Work to be completed: Filter out every line below that lacks "الخاصة", and copy the rest.

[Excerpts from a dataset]
== Segment start ==

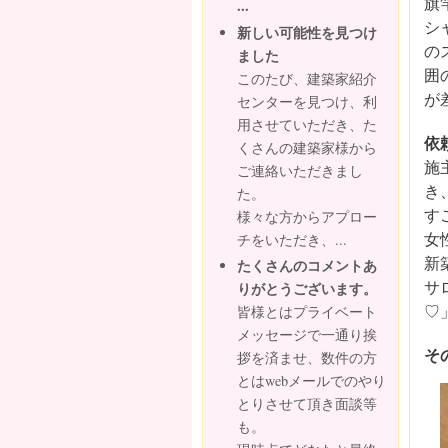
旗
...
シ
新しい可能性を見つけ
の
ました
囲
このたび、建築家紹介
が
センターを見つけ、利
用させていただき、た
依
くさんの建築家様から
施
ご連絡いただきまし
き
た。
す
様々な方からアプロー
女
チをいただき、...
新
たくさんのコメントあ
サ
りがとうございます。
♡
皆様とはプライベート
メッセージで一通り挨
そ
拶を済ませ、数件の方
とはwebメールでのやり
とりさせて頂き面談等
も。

== Segment end ==
== Segment start ==

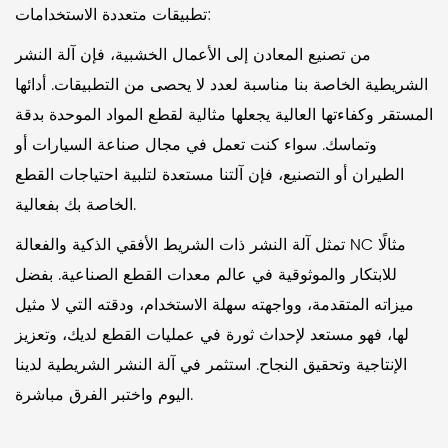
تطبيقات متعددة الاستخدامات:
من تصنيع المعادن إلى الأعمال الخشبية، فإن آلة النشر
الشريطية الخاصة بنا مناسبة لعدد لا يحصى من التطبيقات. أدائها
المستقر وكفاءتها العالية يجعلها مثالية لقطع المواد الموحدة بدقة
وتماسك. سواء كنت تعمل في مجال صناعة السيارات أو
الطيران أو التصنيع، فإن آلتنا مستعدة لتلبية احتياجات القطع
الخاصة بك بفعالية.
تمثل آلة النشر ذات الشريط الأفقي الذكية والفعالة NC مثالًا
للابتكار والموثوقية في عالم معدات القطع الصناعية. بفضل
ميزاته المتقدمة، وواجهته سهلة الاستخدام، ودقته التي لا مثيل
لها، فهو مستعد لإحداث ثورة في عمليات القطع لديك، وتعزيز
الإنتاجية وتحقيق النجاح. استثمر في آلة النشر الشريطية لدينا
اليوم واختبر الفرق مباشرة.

== Segment end ==

Result:
الشريطية الخاصة بنا مناسبة لعدد لا يحصى من التطبيقات. أدائها
الخاصة بك بفعالية.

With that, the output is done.